Any CocoGL generated in this manner may have less information than CocoGL generated from CocoLang and CocoPack, due to the possibility of lossy representations and/or missing abstractions in an actual live environment. For example, there could be "hidden" implicit dependencies between services that are not expressed in the resulting CocoGL file. Nevertheless, this can be a great first step towards adopting Coconut for your existing environments.

Generating CocoGL from a live environment that was created using Coconut, on the other hand, can recover all of this information reliably, thanks to special tagging that Coconut performs.

Some services map to physical artifacts in a deployment -- like a VM in your favorite cloud -- while other serivces are simply abstractions. In the case of abstractions, there is a limit to how much "reverse engineering" from a live environment can happen. The application of an abstraction merely serves to create those physical resources that are at the "bottom" of the dependency chain. That said, mechanisms exist to augment an environment with metadata.

Comparing Two CocoGLs

A primary feature of CocoGLs is that two of them can be compared to produce a diff. This has several use cases.

Coconut performs a diff between two CocoGL files to determine a delta for purposes of incremental deployment. This allows it to change the live environment only where a difference between actual and desired state exists.

As seen above, CocoGL can be generated from a live environment. As such, a live environment can be compared to another CocoGL file -- perhaps generated from another live environment -- to determine and reconcile "drift" between them. This could be used to discover differences between environments that are meant to be similar (e.g., in different zones, staging vs. production, etc). Alternatively, this analysis could be used to to compare an environment against a CocoLang program's resulting CocoGL, to identify places where manual changes were made to an actual environment without having made corresponding changes in the sources.

To cope with some of the potential lossiness during graph inference, Coconut implements a semantic diff, in addition to a more strict exact diff, algorithm. The semantic diff classifies differences due to lossy inference distinct from ordinary semantically meaningful differences that could be impacting a live environment's behavior.

Creating or Updating CocoLang and CocoPack from CocoGL

It is possible to raise CocoGL into CocoPack and, from there, raise CocoPack into your favorite CocoLang.

It is, however, important to note one thing before getting into the details. There are many possible CocoPacks that could generate a given CocoGL, due to conditional execution of code. There may even be many possible CocoLang programs that could generate a given CocoPack, since CocoPack's language constructs are intentionally smaller than what might exist in a higher-level programming language. In short, lowering and re-raising is not a round-trippable operation.

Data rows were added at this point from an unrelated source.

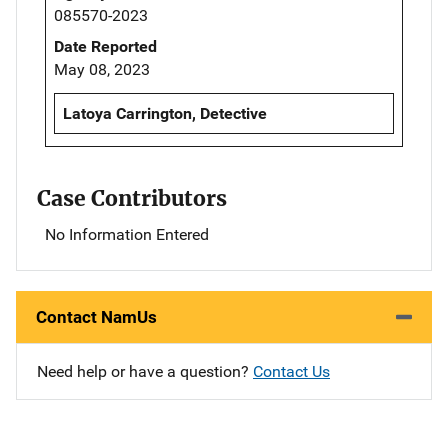
085570-2023
Date Reported
May 08, 2023
Latoya Carrington, Detective
Case Contributors
No Information Entered
Contact NamUs
Need help or have a question?
Contact Us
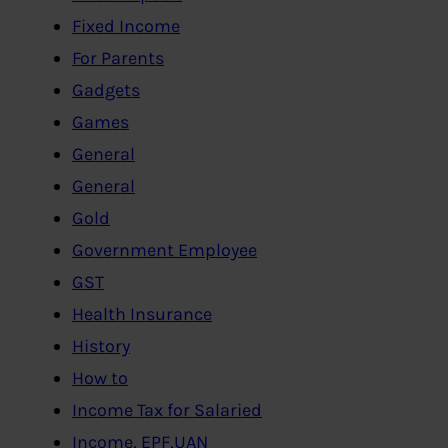
Fixed Income
For Parents
Gadgets
Games
General
General
Gold
Government Employee
GST
Health Insurance
History
How to
Income Tax for Salaried
Income, EPF,UAN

Nevertheless, this raising can come in handy for two reasons.

The first is that, thanks to raising, it is possible to reconcile diffs in part by making changes to the source CocoLang programs. If we just altered the CocoGL for a given CocoLang program, the process would be incomplete, because then the developer would be responsible for taking that altered CocoGL and translating it by hand into edits to the program. Automating this process as much as possible is obviously appealing even if -- similar to manual diff resolution when applying source patches -- this process requires a little bit of manual, but tool-assistable, work.

The second helps when bootstrapping an existing environment into Coconut for the first time. Not only can we generate the CocoGL that corresponds to an existing environment, but we can generate a CocoLang in your favorite language, that will generate an equivalent graph. This is called program inference. As with graph inference, the inference might miss key elements like dependencies, and might not include all of the desirable abstractions and metadata, however this can serve as a useful starting point for subsequent refactoring that would introduce such things.